PROBLEM —
Produce a verbatim copy of the data below that contains no pictures.

--*--

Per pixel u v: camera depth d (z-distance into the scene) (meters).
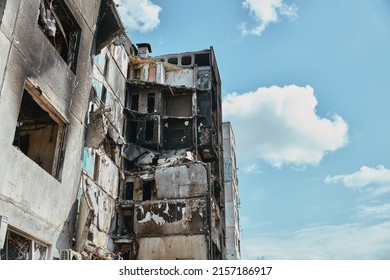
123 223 25.20
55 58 14.53
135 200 25.69
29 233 12.48
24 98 15.13
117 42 25.92
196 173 25.25
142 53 36.50
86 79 17.33
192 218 24.05
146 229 24.09
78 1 16.64
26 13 12.81
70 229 15.59
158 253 23.39
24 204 12.25
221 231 31.33
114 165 25.34
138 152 28.80
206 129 31.08
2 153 11.27
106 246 22.70
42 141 15.64
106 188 23.50
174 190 25.02
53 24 14.91
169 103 32.47
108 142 25.42
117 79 28.23
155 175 25.67
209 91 32.44
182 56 36.41
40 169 13.29
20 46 12.38
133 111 29.47
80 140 16.64
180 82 33.56
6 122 11.51
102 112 19.58
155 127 29.80
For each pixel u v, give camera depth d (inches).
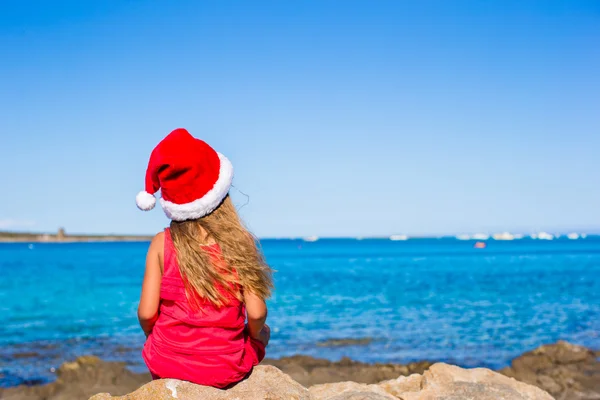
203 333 119.4
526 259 2242.9
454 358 418.3
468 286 1031.6
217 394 120.4
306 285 1075.3
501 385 184.9
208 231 120.0
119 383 328.2
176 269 118.8
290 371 353.1
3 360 407.2
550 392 301.9
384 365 380.2
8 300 861.2
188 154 115.8
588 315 636.1
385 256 2667.3
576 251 3228.3
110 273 1515.7
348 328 560.7
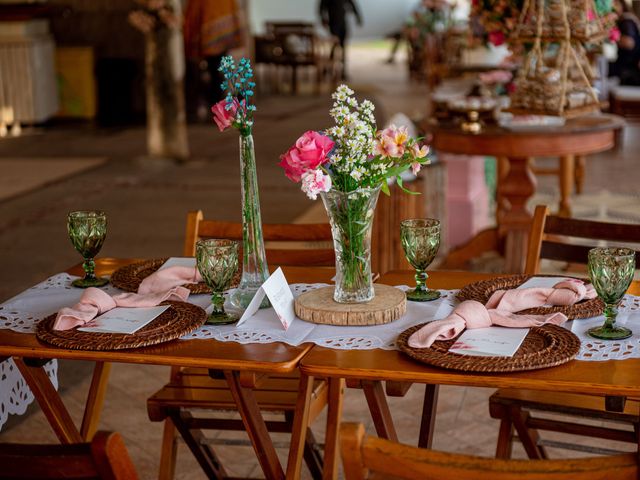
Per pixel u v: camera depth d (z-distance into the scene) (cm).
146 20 861
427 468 138
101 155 940
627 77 916
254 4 2323
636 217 628
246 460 316
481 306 215
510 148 458
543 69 426
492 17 433
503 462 137
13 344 214
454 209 575
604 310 221
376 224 448
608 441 323
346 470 143
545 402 249
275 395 254
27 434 339
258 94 1348
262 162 866
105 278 267
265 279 238
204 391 262
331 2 1473
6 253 583
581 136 459
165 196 746
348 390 372
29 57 1085
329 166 218
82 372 398
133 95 1196
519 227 502
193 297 248
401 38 1772
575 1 410
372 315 220
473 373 188
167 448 274
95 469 147
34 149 982
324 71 1509
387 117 1066
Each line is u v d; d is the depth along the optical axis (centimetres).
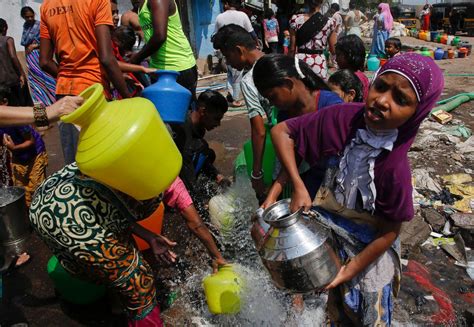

--*--

RESULT OF THIS TASK —
Per pixel u v: camera depth d (z-distance into the scene) (meters).
123 223 25.20
55 58 14.53
135 200 25.69
29 233 12.48
24 98 15.13
117 42 25.92
196 173 25.25
142 53 36.50
86 79 17.33
192 218 24.05
146 229 24.09
78 1 16.64
26 13 12.81
70 229 15.59
158 253 23.39
24 204 12.25
221 231 31.33
114 165 25.34
138 152 28.80
206 129 31.08
2 153 11.27
106 246 22.70
42 141 15.64
106 188 23.50
174 190 25.02
53 24 14.91
169 103 32.47
108 142 25.42
117 79 28.23
155 175 25.67
209 91 32.44
182 56 36.41
40 169 13.29
20 46 12.38
133 111 29.47
80 140 16.64
180 82 33.56
6 122 11.51
102 112 19.58
155 127 29.80
For each pixel u v, give camera depth d (inches).
203 333 119.4
526 259 2242.9
454 358 418.3
468 286 1031.6
217 394 120.4
306 285 1075.3
501 385 184.9
208 231 120.0
119 383 328.2
176 269 118.8
290 371 353.1
3 360 407.2
550 392 301.9
384 365 380.2
8 300 861.2
188 154 115.8
588 315 636.1
385 256 2667.3
576 251 3228.3
110 273 1515.7
348 328 560.7
Per pixel u v: camera depth d (z-distance into the scene) (cm).
146 20 861
427 468 138
101 155 940
627 77 916
254 4 2323
636 217 628
246 460 316
481 306 215
510 148 458
543 69 426
492 17 433
503 462 137
13 344 214
454 209 575
604 310 221
376 224 448
608 441 323
346 470 143
545 402 249
275 395 254
27 434 339
258 94 1348
262 162 866
105 278 267
265 279 238
204 391 262
331 2 1473
6 253 583
581 136 459
165 196 746
348 390 372
29 57 1085
329 166 218
82 372 398
133 95 1196
519 227 502
193 297 248
401 38 1772
575 1 410
372 315 220
473 373 188
167 448 274
95 469 147
34 149 982
324 71 1509
387 117 1066
Each line is u v d; d is the depth along the optical axis (centimetres).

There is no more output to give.